Must a Smooth Section Over a Mobius Strip Take Value Zero at Some Point?

[cianfa72]

TL;DR Summary

About smooth sections over the Mobius strip

As discussed in a recent thread, I'd ask whether any smooth section over a Mobius strip must necessarily take value zero on some point over the base space $\mathbb S^1$.

Edit: my doubt is that any closed curve going in circle two times around the strip is not actually a section at all.

Thanks.

 

[jbergman]

TL;DR Summary: About smooth sections over the Mobius strip

As discussed in a recent thread, I'd ask whether any smooth section over a Mobius strip must necessarily take value zero on some point over the base space $\mathbb S^1$.

Edit: my doubt is that any closed curve going in circle two times around the strip is not actually a section at all.

Thanks.

Remember the square quotienting opposite sides with a flip I described before.

Imagine you draw a line across the square starting at (0, 1). This line has to end at (1,0) to be continuous as those two points are identified. How can you draw a line from (0,1) to (1,0) without crossing the line y=1/2 (the zero line in this description)?

 

[cianfa72]

Imagine you draw a line across the square starting at (0, 1). This line has to end at (1,0) to be continuous as those two points are identified. How can you draw a line from (0,1) to (1,0) without crossing the line y=1/2 (the zero line in this description)?

Yes, to be continuous that line must cross the y=1/2 line necessarily.

Regarding a continuous line that goes around two times around the strip, I think it is not a section since, by definition, a section $\sigma$ is a continuous map from the base space $\mathbb B$ into the bundle $\mathbb E$ (i.e. every point in the base space has exactly one image under $\sigma$).

 

[jbergman]

Yes, to be continuous that line must cross the y=1/2 line necessarily.

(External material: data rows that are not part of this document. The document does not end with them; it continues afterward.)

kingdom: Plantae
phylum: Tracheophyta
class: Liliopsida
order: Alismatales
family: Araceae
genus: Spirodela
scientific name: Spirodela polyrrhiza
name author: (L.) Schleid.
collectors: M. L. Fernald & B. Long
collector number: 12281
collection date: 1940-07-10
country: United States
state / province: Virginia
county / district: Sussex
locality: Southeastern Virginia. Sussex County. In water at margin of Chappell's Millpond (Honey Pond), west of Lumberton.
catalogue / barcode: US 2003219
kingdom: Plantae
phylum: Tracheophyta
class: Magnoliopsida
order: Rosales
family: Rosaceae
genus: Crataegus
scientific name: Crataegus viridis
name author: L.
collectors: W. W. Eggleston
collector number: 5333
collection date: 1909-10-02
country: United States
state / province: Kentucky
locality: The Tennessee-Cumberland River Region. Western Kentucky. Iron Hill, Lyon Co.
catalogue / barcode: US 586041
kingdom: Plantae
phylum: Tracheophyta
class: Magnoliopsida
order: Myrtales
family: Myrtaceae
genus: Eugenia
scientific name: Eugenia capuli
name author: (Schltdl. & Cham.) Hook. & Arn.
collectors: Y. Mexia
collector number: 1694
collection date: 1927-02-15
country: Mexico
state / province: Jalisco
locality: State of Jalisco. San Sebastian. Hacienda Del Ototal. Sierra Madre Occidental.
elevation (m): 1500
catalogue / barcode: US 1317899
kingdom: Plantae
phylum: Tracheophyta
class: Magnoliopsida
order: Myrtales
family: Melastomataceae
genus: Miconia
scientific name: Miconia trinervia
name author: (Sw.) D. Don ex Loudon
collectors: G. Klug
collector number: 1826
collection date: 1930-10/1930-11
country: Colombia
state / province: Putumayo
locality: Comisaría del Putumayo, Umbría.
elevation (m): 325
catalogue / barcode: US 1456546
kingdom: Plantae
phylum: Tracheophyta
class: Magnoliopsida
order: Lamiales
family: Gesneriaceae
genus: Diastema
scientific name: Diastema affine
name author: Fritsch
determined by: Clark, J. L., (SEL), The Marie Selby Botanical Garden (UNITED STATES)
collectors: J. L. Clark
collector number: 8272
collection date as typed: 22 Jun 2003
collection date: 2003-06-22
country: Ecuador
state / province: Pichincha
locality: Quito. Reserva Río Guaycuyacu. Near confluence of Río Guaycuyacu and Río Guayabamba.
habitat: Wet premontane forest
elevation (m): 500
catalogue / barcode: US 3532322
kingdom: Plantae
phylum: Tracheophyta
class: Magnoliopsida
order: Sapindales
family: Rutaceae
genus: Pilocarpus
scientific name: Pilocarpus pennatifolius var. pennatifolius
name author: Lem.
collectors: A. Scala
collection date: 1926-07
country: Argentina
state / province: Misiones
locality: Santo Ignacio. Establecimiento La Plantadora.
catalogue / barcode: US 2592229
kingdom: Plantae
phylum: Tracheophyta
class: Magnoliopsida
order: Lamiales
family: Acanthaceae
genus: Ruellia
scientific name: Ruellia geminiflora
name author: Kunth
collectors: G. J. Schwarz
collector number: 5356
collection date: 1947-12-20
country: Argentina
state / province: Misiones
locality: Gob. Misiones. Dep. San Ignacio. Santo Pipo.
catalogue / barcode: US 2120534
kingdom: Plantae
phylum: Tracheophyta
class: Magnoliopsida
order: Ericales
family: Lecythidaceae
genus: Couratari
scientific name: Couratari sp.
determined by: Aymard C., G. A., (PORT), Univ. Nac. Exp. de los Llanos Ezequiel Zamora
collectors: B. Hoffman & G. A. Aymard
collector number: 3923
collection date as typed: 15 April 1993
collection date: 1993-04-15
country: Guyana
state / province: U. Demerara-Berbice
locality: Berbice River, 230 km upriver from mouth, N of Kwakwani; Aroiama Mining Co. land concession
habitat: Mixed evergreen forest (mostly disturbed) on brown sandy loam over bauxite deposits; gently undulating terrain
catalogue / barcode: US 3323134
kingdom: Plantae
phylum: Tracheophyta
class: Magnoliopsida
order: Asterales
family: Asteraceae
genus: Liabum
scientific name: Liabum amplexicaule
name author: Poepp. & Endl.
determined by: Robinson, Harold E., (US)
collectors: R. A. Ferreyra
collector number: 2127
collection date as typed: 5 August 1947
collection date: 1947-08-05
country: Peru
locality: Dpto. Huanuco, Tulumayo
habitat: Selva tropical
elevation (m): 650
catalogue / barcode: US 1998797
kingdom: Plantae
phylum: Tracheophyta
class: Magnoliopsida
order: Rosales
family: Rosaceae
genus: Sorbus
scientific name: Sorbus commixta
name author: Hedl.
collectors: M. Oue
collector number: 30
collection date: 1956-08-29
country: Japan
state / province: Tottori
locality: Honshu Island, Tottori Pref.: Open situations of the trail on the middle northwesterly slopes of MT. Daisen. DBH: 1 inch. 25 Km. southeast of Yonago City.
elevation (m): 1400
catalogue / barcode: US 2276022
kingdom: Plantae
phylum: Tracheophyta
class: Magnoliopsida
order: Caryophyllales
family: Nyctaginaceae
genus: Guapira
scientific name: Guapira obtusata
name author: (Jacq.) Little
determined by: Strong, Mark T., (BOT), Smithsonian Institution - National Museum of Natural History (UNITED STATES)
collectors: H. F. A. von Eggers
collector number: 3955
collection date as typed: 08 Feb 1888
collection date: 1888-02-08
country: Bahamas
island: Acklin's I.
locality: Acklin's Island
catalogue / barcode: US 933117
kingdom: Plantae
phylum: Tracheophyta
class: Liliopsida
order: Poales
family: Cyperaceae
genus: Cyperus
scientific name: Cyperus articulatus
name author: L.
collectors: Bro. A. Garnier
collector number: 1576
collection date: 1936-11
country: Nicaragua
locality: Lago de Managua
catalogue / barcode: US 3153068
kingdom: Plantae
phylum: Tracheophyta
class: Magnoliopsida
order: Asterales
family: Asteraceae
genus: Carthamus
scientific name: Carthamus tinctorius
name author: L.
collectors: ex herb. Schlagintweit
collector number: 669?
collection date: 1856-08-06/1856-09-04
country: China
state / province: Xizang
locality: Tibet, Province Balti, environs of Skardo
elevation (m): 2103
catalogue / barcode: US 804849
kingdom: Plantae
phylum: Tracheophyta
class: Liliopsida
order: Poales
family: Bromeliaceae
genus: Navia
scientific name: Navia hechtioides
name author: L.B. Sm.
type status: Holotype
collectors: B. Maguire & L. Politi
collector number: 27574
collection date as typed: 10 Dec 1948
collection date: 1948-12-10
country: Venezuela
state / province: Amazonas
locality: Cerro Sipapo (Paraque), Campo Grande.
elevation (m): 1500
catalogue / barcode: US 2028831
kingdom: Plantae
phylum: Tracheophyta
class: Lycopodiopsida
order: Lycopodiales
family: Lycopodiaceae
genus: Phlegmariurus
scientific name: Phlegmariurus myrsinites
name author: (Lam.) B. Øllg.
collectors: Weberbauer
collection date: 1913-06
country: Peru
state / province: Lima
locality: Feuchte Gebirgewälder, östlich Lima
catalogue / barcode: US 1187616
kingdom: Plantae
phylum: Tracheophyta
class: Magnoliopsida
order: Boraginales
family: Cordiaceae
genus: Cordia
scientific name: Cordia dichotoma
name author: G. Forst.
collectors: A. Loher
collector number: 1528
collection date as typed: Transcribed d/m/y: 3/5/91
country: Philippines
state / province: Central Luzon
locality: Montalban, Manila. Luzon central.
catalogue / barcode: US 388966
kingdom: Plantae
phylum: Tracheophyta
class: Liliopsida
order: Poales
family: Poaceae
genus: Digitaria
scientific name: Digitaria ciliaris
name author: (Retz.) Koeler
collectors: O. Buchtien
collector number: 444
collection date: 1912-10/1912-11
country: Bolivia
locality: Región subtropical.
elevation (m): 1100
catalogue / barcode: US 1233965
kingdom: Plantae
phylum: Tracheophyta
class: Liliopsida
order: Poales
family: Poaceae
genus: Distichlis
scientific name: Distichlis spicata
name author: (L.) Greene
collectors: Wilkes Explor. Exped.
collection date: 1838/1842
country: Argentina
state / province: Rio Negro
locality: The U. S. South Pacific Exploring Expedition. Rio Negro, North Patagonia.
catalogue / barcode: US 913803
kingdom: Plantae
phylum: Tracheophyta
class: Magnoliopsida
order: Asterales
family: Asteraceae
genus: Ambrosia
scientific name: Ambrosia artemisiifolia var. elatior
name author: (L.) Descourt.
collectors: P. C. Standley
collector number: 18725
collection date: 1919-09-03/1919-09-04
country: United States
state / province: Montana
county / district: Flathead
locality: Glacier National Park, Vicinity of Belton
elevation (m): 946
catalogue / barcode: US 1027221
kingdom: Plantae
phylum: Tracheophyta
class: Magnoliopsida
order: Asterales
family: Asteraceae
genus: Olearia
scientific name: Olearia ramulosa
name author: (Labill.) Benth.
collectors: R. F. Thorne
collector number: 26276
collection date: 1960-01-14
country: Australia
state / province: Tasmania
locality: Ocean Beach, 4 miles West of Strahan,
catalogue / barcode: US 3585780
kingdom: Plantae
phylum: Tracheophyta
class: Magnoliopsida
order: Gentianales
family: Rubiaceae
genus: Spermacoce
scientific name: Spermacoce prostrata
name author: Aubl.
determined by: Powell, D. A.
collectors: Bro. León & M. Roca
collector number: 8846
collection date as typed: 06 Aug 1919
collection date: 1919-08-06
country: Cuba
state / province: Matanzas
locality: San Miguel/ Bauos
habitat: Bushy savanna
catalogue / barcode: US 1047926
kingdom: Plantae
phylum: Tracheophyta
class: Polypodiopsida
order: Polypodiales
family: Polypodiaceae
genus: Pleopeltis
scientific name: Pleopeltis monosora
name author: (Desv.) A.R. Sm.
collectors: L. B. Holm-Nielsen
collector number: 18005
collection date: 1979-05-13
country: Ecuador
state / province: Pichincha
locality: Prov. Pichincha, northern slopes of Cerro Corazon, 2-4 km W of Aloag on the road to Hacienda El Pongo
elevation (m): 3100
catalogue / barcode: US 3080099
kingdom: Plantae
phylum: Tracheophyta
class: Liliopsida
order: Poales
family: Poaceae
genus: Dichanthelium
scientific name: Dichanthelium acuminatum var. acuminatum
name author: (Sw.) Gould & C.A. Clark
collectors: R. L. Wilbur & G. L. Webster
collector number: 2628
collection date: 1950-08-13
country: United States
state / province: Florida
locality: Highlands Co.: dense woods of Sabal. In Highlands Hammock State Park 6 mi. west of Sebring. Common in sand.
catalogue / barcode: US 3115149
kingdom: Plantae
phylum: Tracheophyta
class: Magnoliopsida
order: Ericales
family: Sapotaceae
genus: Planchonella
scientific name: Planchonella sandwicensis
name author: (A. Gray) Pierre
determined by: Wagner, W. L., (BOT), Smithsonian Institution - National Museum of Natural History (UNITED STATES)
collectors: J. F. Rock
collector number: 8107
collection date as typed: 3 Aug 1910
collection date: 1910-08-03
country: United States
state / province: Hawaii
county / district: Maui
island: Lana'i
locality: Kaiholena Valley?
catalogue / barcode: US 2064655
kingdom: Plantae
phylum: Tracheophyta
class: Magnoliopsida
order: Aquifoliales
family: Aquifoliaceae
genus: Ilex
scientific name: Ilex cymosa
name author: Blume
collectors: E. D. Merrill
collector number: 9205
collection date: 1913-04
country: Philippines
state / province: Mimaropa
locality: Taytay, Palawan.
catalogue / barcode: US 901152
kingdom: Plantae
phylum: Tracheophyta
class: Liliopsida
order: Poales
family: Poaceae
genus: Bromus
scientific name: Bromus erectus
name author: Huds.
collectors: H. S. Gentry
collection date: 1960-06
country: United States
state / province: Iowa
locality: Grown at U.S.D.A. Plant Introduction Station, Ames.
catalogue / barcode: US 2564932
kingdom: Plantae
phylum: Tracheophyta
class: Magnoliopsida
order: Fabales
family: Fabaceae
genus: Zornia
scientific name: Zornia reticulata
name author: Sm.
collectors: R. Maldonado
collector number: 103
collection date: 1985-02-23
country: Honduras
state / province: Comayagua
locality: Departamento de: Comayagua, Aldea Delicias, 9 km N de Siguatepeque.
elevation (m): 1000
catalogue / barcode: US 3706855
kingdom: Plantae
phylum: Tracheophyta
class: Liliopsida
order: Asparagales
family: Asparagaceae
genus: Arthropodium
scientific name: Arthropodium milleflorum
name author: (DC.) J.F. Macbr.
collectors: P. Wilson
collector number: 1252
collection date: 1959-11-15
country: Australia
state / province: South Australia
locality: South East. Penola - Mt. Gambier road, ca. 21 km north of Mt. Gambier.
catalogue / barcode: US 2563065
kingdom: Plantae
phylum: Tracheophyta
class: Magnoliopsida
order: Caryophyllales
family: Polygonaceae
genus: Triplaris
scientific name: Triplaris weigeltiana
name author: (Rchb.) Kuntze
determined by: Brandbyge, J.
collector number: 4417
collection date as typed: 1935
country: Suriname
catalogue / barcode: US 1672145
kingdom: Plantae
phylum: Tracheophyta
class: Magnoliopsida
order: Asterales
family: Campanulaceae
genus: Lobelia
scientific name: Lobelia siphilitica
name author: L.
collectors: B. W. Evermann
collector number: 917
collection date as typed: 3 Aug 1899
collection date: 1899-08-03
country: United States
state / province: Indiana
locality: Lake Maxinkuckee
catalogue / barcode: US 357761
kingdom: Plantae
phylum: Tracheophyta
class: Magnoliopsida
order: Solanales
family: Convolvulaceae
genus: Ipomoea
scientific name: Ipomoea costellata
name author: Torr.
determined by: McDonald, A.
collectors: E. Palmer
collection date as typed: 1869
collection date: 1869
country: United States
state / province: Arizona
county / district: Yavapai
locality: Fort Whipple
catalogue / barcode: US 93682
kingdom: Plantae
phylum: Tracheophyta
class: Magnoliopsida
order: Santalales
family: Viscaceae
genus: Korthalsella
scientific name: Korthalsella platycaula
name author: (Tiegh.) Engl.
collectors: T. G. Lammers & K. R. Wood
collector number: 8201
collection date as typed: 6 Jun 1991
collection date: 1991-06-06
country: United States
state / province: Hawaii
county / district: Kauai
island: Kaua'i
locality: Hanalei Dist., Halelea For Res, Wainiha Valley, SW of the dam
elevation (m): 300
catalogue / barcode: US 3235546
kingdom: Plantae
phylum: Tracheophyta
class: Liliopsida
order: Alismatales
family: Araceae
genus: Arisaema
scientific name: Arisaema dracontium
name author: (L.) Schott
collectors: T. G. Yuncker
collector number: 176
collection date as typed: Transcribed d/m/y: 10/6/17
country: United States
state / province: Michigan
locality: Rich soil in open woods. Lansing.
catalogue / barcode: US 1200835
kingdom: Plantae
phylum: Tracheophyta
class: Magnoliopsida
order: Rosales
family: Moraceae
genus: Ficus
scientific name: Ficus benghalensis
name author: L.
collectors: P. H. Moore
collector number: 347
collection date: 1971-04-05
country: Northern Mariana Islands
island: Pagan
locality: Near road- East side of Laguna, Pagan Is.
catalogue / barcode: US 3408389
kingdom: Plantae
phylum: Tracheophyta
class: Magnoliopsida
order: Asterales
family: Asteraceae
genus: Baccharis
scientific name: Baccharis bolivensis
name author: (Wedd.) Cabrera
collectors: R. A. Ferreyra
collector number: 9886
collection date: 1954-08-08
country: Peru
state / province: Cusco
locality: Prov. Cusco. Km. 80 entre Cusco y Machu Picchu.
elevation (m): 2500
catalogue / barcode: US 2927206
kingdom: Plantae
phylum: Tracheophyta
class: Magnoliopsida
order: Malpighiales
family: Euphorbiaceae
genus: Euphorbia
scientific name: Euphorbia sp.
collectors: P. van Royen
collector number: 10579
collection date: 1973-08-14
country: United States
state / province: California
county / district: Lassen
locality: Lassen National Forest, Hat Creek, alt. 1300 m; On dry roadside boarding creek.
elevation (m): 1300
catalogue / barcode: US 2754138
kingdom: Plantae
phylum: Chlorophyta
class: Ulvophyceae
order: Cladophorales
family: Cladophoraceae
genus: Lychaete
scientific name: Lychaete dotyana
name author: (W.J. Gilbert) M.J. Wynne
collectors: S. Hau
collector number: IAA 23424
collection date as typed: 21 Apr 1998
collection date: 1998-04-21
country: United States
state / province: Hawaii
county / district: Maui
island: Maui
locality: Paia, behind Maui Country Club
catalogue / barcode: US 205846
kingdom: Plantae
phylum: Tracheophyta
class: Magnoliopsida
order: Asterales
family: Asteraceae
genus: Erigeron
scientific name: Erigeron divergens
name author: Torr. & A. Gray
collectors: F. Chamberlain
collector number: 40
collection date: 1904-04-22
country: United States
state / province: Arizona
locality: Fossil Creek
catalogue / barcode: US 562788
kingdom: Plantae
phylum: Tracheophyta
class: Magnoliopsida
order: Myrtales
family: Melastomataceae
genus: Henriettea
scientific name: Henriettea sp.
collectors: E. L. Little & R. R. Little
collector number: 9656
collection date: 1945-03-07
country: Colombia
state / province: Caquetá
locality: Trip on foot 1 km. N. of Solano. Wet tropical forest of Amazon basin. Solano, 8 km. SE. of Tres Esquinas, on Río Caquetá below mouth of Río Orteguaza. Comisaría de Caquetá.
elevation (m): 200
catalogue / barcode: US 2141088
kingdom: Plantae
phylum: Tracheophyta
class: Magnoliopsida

Regarding a continuous line that goes around two times around the strip, I think it is not a section since, by definition, a section $\sigma$ is a continuous map from the base space $\mathbb B$ into the bundle $\mathbb E$ (i.e. every point in the base space has exactly one image under $\sigma$).

You are correct. But when we were talking about foliating the Mobius strip we are thinking about foliating the total space of the vector bundle or alternatively one can just define a smooth structure on the quotiented square directly and foliate that as I described.

 

[cianfa72]

But when we were talking about foliating the Mobius strip we are thinking about foliating the total space of the vector bundle or alternatively one can just define a smooth structure on the quotiented square directly and foliate that as I described.

I believe you're talking about different ways to look at the definition of Mobius strip's differential structure.

In the former one defines "intrinsecally" the Mobius strip as the quotiented square with two overlapped charts. In the latter, instead, one uses its embedding in $\mathbb R^3$.

Basically the above two definitions are actually equivalent.